SLO-safe density & overcommit
Kernel enforcement makes tight packing safe; the optional L1 layer converts that safety into capacity. Both components are off by default — complement mode — and each is one helm flag away.
infera); the commands below are what works today. A rename migration is planned.Complement mode (the default)
Out of the box, Temper does not touch placement. Karpenter, Cast AI, Cluster Autoscaler, or the stock scheduler decide where pods go; Temper decides who gets the CPU once they share a node. This is deliberate: the node engine needs only Kubernetes-native inputs, so it works under any placer, and your existing tool’s aggressive mode stops being scary — the blast radius of a wrong prediction becomes batch throughput, not the p99 of a revenue service.

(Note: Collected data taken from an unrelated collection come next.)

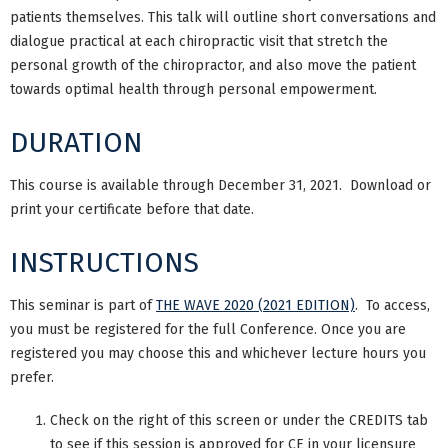
patients themselves. This talk will outline short conversations and
dialogue practical at each chiropractic visit that stretch the
personal growth of the chiropractor, and also move the patient
towards optimal health through personal empowerment.
DURATION
This course is available through December 31, 2021. Download or
print your certificate before that date.
INSTRUCTIONS
This seminar is part of
THE WAVE 2020 (2021 EDITION)
. To access,
you must be registered for the full Conference. Once you are
registered you may choose this and whichever lecture hours you
prefer.
Check on the right of this screen or under the CREDITS tab
to see if this session is approved for CE in your licensure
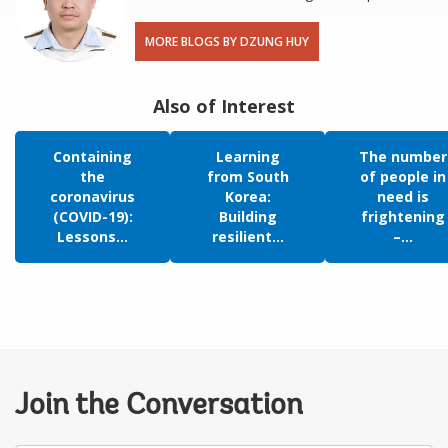
MORE BLOGS BY DZUNG HUY
Also of Interest
Containing
Learning
The number
the
from South
of people in
coronavirus
Korea:
need is
(COVID-19):
Building
frightening
Lessons...
resilient...
–...
Join the Conversation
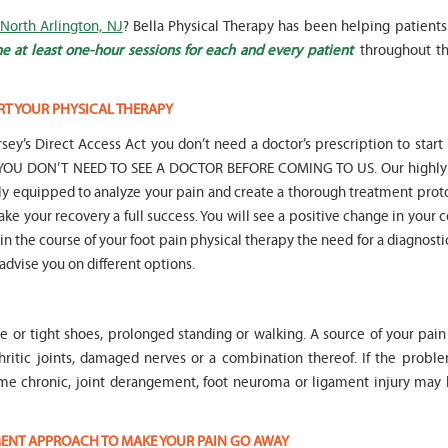
 North Arlington, NJ
? Bella Physical Therapy has been helping patients
e at least one-hour sessions for each and every patient
throughout th
RT YOUR PHYSICAL THERAPY
" Seven years
" My 6
sey’s Direct Access Act you don’t need a doctor’s prescription to start
ago I had a surgery on my spine,
son worked with Marvin fo
following which I required
months for myofunctional
hat YOU DON’T NEED TO SEE A DOCTOR BEFORE COMING TO US. Our highly 
significant physical therapy. My
We saw immediate and th
lly equipped to analyze your pain and create a thorough treatment prot
friends recommended Bella PT, and
term improvement in my 
ake your recovery a full success. You will see a positive change in your 
I was very happy with the service
issues. Marvin was patient
t in the course of your foot pain physical therapy the need for a diagnosti
they provided. Staff is very
efffctively worked with at
knowledgeable, and very
very boisterous 6 year old
 advise you on different options.
professional. They always take the
provided me as a parent w
time and the opportunity to learn
knowledge and resources
and understand each individual
to help my son and he lis
le or tight shoes, prolonged standing or walking. A source of your pai
situation, and help accordingly. I
patiently to all questions
would recommend... "
concerns we had... "
hritic joints, damaged nerves or a combination thereof. If the proble
me chronic, joint derangement, foot neuroma or ligament injury ma
-
Asya Falkovich
-
Lori Konecni
TMENT APPROACH TO MAKE YOUR PAIN GO AWAY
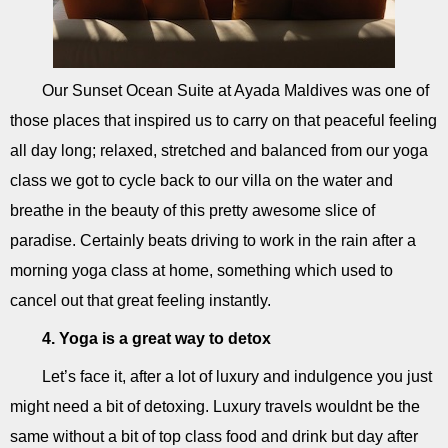
Our Sunset Ocean Suite at Ayada Maldives was one of
those places that inspired us to carry on that peaceful feeling
all day long; relaxed, stretched and balanced from our yoga
class we got to cycle back to our villa on the water and
breathe in the beauty of this pretty awesome slice of
paradise. Certainly beats driving to work in the rain after a
morning yoga class at home, something which used to
cancel out that great feeling instantly.
4. Yoga is a great way to detox
Let’s face it, after a lot of luxury and indulgence you just
might need a bit of detoxing. Luxury travels wouldnt be the
same without a bit of top class food and drink but day after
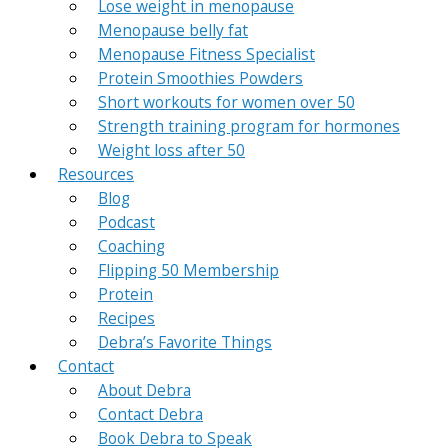
Lose weight in menopause
Menopause belly fat
Menopause Fitness Specialist
Protein Smoothies Powders
Short workouts for women over 50
Strength training program for hormones
Weight loss after 50
Resources
Blog
Podcast
Coaching
Flipping 50 Membership
Protein
Recipes
Debra’s Favorite Things
Contact
About Debra
Contact Debra
Book Debra to Speak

Measured with Karpenter as the autoscaler in both arms: same load, same SLO, −40% provisioned vCPU (12 vs 20). Temper made the tighter packing hold.
# complement mode is simply the default:
helm install infera deploy/helm/infera -n infera --create-namespace
# scheduler.enabled=false, webhook.enabled=false
The density-aware scheduler plugin
When you do want Temper placing pods, the scheduler plugin extends kube-scheduler with awareness of L0’s enforcement state. It reads the per-tier load annotations every agent publishes (pod counts and CPU millis per tier) and scores nodes by where protection capacity actually exists — contention-aware for latency-critical pods, packing-aware for batch.
helm upgrade infera deploy/helm/infera --reuse-values \
--set scheduler.enabled=true
The overcommit webhook
Kubernetes bin-packs by declared CPU requests, which are usually padded. The overcommit webhook shrinks that padding where it is safe:
- Opt-in per namespace — the webhook only acts in namespaces you label
infera.io/overcommit=enabled. Everything else is untouched. - Requests only, never limits — the pod’s ceiling is unchanged; only the scheduler’s packing input shrinks by the configured factor.
- Never the Critical tier — latency-critical pods keep their full requests.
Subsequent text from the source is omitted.